Globally consistent accounting standards urged for carbon-related instruments
The research, titled Reality of accounting for carbon-related instruments, reviewed 300 companies in high-emitting sectors and found significant inconsistencies in how these instruments are treated in corporate financial reports.
Currently, there is no dedicated IFRS Accounting Standard for carbon-related instruments, leading companies to create their own accounting policies.
According to Professor Ioannis Tsalavoutas from the University of Glasgow, this discretion results in a lack of transparency and comparability, with inconsistent terminology and methodologies undermining confidence in sustainability claims.
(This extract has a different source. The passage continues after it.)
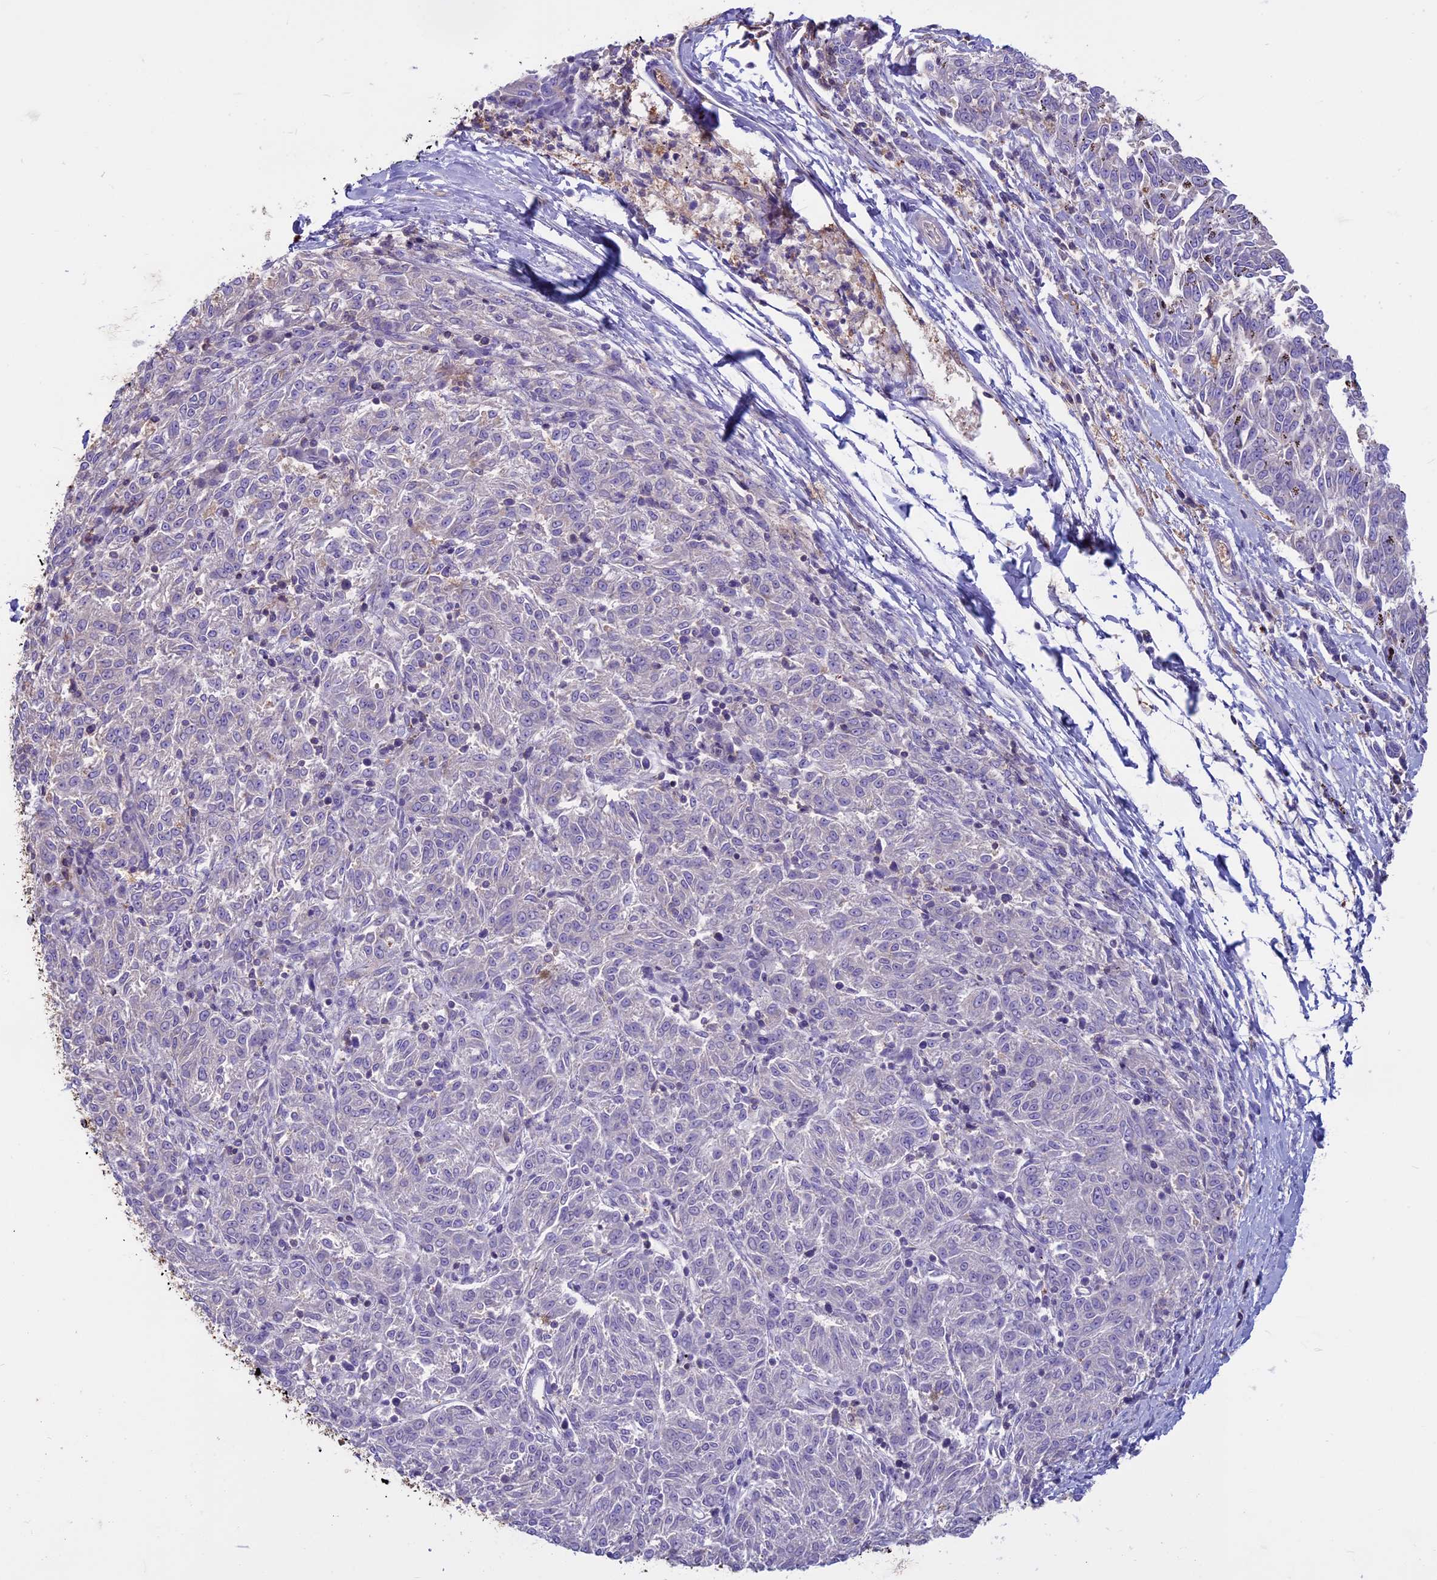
{"staining": {"intensity": "negative", "quantity": "none", "location": "none"}, "tissue": "melanoma", "cell_type": "Tumor cells", "image_type": "cancer", "snomed": [{"axis": "morphology", "description": "Malignant melanoma, NOS"}, {"axis": "topography", "description": "Skin"}], "caption": "Malignant melanoma was stained to show a protein in brown. There is no significant expression in tumor cells.", "gene": "CDAN1", "patient": {"sex": "female", "age": 72}}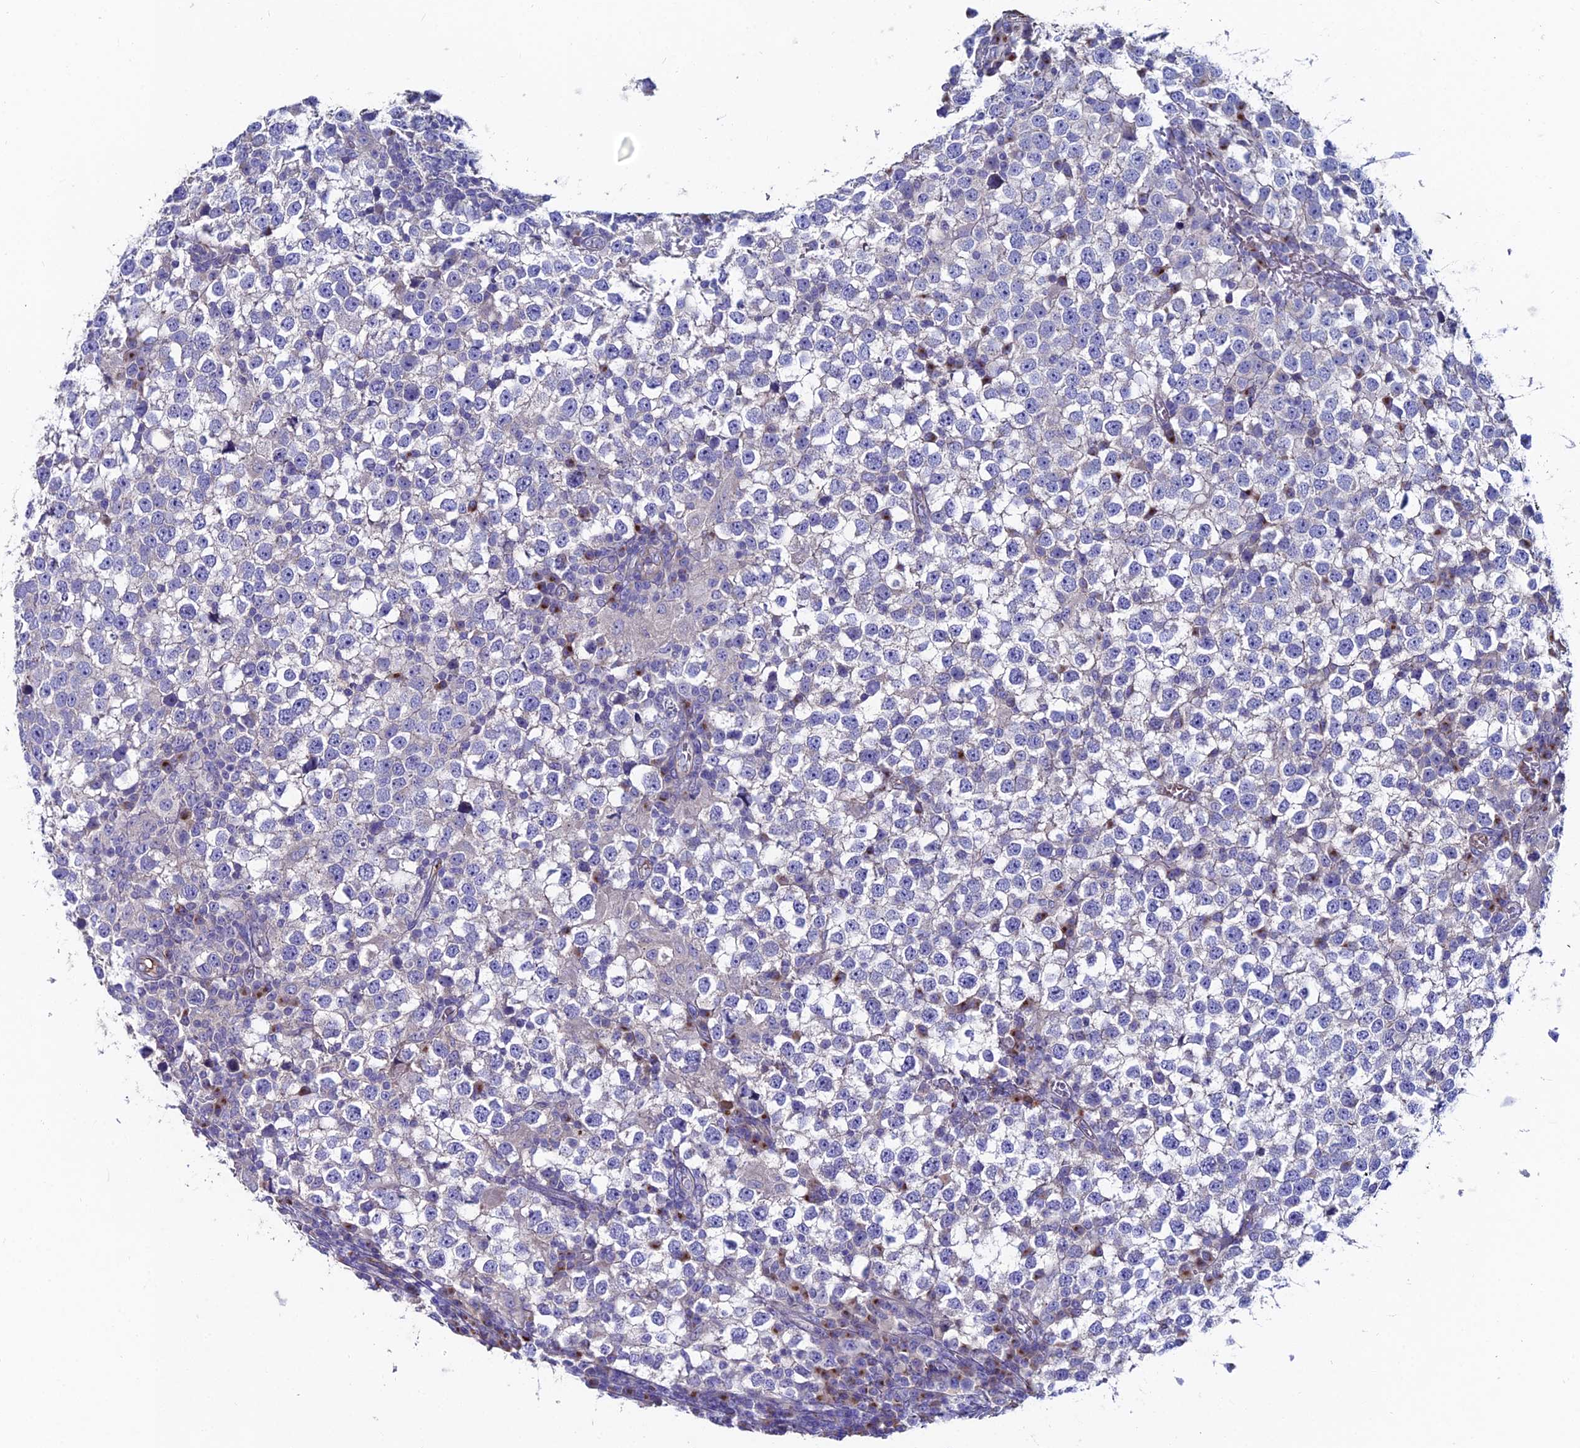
{"staining": {"intensity": "negative", "quantity": "none", "location": "none"}, "tissue": "testis cancer", "cell_type": "Tumor cells", "image_type": "cancer", "snomed": [{"axis": "morphology", "description": "Seminoma, NOS"}, {"axis": "topography", "description": "Testis"}], "caption": "IHC image of human testis cancer (seminoma) stained for a protein (brown), which displays no positivity in tumor cells.", "gene": "SLC25A16", "patient": {"sex": "male", "age": 65}}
To address this gap, ACCA and the University recommend developing a globally applicable accounting standard. This would guide companies on defining the scope, recognition, measurement, and disclosure of carbon-related instruments, ensuring faithful representation of their financial and environmental impact. They also suggest adopting a unified term—'carbon-related instruments'—to promote harmonized communication across markets.
ACCA has supplemented the report with two practical articles offering insights for decision-makers and finance teams, including workflows based on current IFRS standards and the broader implications for ESG reporting, tax risk, and reputation.
Aaron Saw, Head of corporate reporting insights, at ACCA, emphasized that quality information on these instruments is vital for stakeholders. ACCA calls on regulators, standard-setters, and finance professionals to engage with the findings, to build a more transparent and trustworthy carbon market.